TASK REQUIREMENTS: Please repeat the lines below, exactly and only, from the one that holds "right eye: (787, 304)" through the one that holds "right wrist: (532, 173)".

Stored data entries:
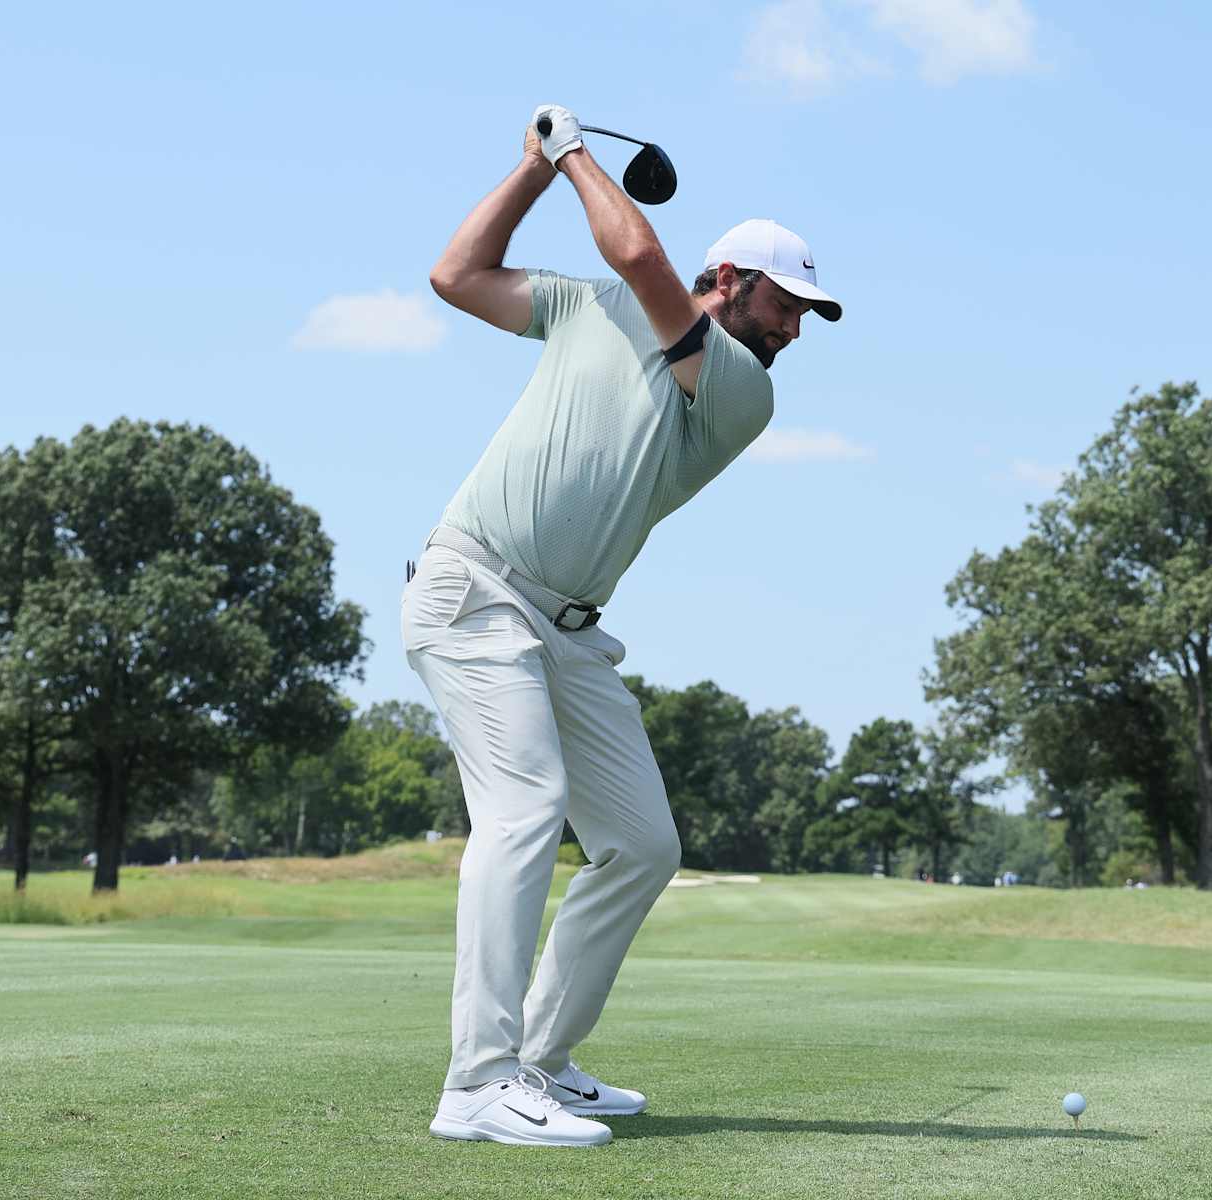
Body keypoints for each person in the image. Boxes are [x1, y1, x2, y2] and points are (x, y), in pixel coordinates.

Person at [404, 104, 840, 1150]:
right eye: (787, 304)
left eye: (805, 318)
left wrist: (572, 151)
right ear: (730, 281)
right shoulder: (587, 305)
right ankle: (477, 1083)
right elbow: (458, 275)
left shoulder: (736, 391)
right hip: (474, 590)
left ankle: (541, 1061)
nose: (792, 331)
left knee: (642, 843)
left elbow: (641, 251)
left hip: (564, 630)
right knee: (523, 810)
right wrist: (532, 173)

...

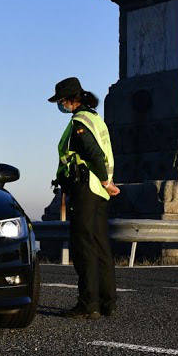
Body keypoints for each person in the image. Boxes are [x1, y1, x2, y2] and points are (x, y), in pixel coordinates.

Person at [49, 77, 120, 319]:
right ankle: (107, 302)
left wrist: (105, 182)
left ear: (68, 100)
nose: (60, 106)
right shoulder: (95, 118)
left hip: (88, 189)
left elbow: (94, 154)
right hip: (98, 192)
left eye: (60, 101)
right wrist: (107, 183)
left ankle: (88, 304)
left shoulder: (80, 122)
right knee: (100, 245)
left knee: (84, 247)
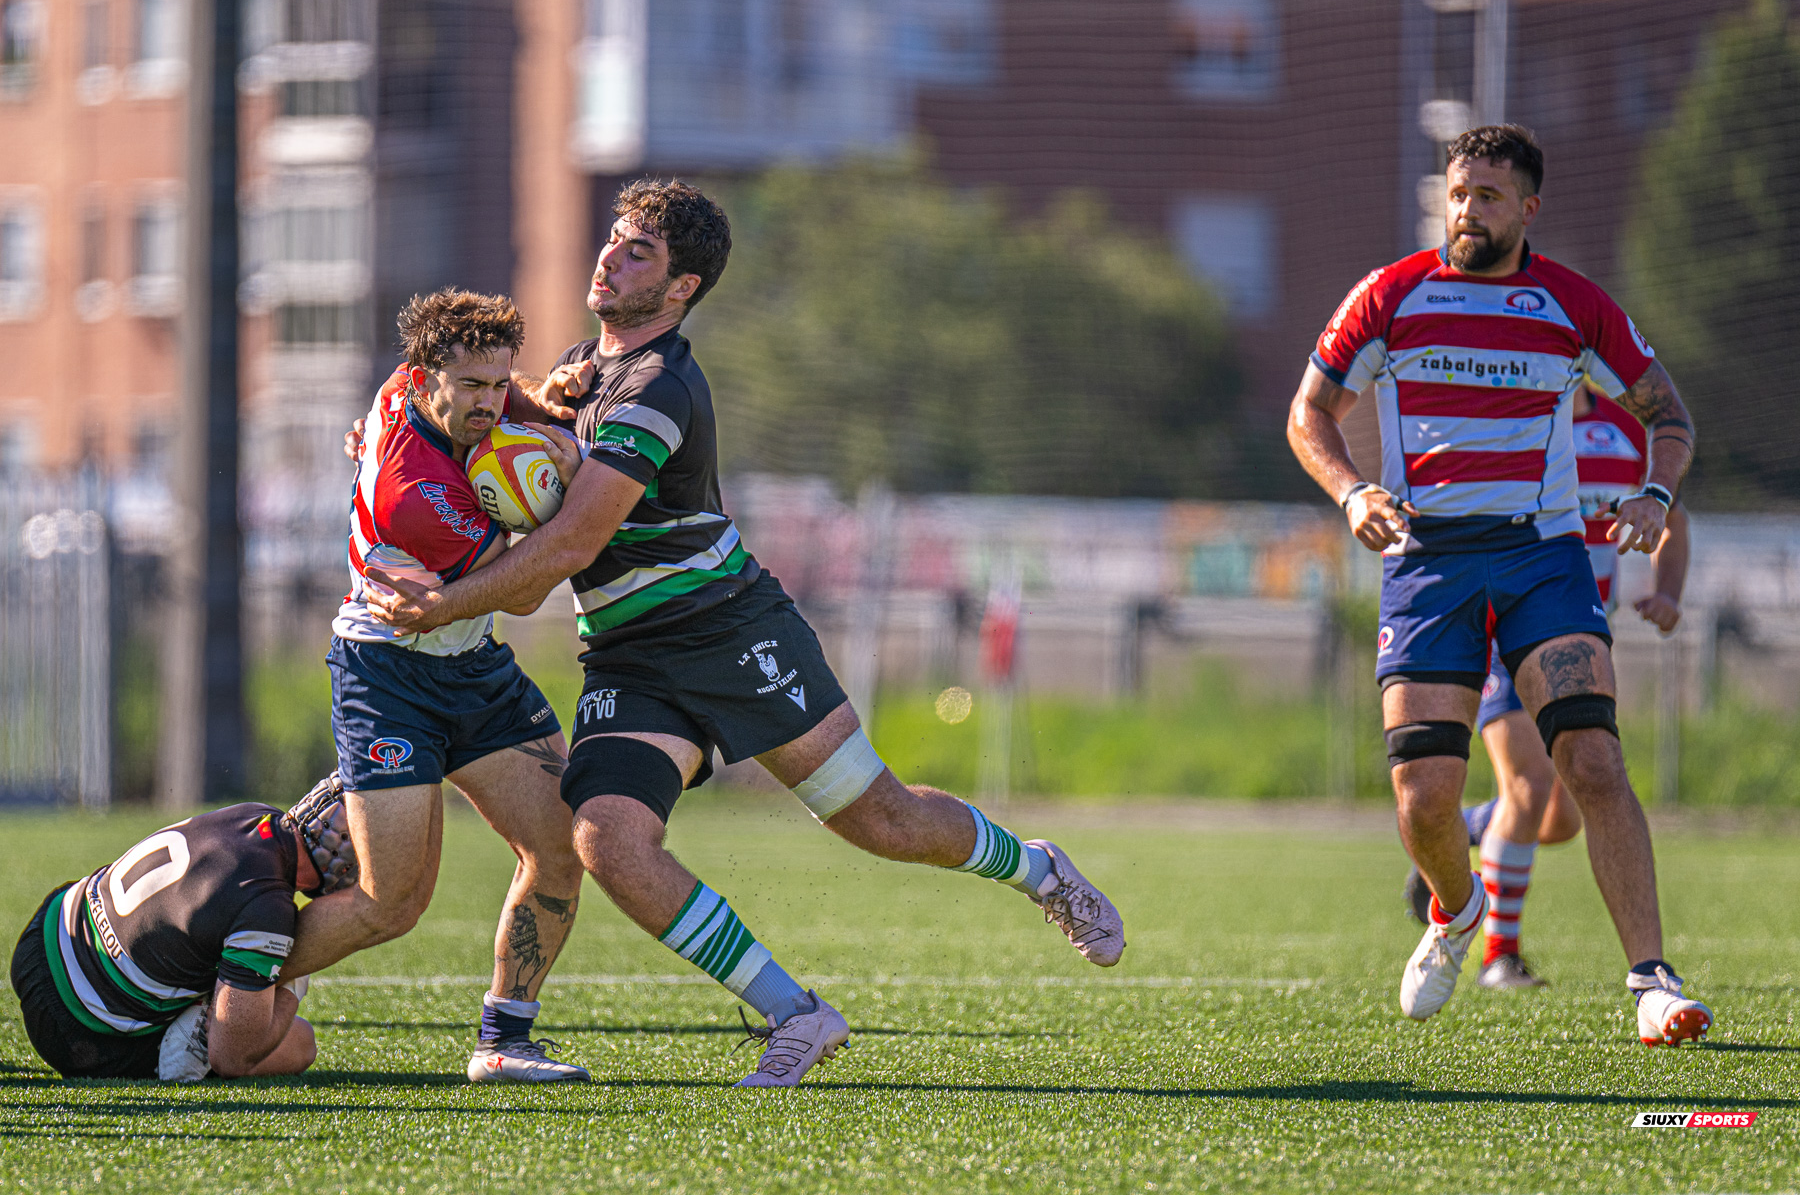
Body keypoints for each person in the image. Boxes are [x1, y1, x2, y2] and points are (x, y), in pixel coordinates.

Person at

RESPONSE AREA:
right eye: (787, 304)
left eye: (805, 318)
left wrist: (572, 151)
right ear: (730, 281)
right shoulder: (587, 305)
right ankle: (477, 1083)
right elbow: (458, 275)
left shoulder: (736, 391)
right hip: (474, 590)
left ankle: (541, 1061)
nose: (792, 331)
left knee: (642, 843)
left elbow: (641, 251)
left hip: (564, 630)
right knee: (523, 810)
right wrist: (532, 173)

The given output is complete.